-------- EXERCISE INPUTS --------
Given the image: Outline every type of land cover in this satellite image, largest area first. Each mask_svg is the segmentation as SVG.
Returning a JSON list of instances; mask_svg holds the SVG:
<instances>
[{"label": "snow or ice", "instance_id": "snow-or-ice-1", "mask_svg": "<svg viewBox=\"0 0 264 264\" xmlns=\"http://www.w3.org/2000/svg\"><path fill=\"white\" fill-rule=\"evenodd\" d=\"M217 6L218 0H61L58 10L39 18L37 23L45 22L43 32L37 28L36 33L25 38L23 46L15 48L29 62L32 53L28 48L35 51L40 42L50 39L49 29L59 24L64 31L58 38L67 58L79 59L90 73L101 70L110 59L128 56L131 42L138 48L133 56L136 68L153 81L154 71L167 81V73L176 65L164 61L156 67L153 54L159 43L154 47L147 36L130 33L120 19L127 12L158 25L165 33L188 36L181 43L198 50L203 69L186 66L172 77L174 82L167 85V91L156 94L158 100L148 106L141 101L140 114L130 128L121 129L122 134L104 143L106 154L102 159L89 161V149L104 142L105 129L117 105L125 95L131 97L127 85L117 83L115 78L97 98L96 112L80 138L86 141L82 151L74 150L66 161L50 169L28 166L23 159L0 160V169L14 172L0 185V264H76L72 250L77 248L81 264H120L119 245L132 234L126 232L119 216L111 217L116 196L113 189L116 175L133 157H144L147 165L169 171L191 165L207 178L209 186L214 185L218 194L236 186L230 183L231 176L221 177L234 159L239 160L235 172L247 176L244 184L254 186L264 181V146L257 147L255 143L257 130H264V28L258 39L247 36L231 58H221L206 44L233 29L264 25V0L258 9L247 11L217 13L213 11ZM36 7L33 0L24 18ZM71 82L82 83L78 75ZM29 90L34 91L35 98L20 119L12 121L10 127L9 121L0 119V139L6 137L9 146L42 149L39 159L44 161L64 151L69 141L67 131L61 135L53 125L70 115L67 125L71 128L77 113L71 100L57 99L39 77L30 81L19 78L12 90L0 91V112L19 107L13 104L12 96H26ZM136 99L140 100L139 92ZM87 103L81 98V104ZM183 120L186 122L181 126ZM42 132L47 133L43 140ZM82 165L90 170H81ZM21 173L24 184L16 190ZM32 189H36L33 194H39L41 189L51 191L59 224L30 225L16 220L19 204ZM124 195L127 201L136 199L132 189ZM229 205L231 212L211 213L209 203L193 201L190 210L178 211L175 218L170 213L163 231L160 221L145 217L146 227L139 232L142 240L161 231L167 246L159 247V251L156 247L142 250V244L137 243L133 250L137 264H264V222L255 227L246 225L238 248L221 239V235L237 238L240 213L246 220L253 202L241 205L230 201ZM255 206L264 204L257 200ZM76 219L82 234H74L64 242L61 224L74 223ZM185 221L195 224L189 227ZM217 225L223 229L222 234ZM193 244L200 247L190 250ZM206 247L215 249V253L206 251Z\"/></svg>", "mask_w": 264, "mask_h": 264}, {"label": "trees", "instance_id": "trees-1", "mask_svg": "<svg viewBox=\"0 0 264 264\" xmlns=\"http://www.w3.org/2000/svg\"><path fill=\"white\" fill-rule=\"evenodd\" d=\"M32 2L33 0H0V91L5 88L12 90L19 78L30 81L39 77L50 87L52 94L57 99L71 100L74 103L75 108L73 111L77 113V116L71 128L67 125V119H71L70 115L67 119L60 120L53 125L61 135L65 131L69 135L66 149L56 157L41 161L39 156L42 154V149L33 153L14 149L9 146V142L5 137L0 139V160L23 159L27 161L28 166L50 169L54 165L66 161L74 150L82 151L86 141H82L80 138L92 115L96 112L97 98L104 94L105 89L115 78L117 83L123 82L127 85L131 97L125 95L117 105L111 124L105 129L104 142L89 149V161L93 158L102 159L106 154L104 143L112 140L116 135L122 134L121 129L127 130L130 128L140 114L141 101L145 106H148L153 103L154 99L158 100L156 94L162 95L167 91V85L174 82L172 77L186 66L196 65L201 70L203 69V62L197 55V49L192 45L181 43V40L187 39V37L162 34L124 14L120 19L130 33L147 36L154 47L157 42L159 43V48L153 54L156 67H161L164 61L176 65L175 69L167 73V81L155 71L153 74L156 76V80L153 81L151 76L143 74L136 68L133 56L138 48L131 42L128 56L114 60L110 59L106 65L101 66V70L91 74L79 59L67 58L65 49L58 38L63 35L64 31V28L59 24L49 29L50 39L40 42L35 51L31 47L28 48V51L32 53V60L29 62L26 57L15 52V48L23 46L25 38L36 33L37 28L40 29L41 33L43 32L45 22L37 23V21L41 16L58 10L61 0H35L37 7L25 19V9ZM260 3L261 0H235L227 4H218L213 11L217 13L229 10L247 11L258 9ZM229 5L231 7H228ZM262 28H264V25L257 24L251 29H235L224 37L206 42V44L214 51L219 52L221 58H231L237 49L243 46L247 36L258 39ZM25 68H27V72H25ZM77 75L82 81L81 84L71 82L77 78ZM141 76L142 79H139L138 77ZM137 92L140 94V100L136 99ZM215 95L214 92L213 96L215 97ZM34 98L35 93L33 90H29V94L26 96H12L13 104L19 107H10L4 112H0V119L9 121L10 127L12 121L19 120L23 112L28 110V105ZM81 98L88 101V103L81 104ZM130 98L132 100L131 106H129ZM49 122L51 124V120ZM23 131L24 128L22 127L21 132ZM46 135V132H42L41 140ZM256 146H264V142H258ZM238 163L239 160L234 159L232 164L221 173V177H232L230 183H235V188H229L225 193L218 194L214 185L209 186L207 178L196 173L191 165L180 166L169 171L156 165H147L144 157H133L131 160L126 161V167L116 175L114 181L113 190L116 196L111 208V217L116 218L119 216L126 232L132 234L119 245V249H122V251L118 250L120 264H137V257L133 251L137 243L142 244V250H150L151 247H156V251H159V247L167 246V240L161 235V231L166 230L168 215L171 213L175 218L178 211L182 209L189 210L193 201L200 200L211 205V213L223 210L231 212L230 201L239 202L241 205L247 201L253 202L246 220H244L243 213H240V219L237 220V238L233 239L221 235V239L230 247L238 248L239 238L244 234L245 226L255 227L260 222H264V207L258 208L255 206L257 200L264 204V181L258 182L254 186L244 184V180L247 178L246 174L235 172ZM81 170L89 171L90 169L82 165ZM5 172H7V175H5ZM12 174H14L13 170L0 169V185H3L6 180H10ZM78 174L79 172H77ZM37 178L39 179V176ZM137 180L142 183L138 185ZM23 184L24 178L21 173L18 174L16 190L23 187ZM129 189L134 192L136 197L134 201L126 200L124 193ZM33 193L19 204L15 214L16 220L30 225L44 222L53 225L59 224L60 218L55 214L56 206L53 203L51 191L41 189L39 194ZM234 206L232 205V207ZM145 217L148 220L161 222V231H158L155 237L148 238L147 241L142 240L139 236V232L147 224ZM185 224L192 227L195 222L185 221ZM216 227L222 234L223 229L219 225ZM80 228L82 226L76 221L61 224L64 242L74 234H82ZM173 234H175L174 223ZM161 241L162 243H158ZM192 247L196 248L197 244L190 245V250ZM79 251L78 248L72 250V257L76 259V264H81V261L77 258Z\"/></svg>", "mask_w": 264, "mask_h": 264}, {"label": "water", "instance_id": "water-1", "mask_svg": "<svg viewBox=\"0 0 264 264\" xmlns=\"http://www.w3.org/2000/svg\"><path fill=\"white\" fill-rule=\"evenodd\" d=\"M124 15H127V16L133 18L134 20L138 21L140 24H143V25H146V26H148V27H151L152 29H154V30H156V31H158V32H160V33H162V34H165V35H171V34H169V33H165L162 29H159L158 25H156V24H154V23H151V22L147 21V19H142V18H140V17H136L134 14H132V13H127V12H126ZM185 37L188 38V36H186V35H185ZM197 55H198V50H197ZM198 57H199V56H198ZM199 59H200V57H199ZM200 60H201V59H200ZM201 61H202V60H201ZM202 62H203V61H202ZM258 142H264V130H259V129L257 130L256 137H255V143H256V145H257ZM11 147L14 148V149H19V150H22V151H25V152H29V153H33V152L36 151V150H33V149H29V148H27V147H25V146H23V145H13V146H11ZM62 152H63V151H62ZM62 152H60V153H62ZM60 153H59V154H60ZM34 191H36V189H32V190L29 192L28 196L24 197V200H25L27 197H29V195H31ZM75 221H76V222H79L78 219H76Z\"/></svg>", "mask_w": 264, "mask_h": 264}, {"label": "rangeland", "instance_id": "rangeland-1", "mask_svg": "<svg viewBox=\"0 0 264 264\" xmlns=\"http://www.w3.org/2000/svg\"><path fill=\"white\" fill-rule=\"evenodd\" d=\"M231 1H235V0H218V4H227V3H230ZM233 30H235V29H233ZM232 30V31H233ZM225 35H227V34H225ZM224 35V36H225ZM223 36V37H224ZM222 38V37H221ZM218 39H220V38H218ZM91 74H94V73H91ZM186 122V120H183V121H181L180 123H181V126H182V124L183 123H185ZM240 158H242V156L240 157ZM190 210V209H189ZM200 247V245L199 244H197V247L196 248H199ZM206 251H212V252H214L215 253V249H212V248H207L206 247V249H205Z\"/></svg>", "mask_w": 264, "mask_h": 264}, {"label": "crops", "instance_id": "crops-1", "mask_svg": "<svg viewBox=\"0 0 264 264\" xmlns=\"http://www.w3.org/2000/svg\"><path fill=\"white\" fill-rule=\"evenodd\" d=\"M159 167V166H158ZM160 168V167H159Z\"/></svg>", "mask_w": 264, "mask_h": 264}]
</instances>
--------
• **AIM**
Copy the listing from its beginning through the line that contains "<instances>", keeping every character unchanged and including both end lines.

• **WRITTEN ANSWER**
Given the image: Outline every type of land cover in this satellite image, largest area first. Each mask_svg is the segmentation as SVG.
Returning a JSON list of instances; mask_svg holds the SVG:
<instances>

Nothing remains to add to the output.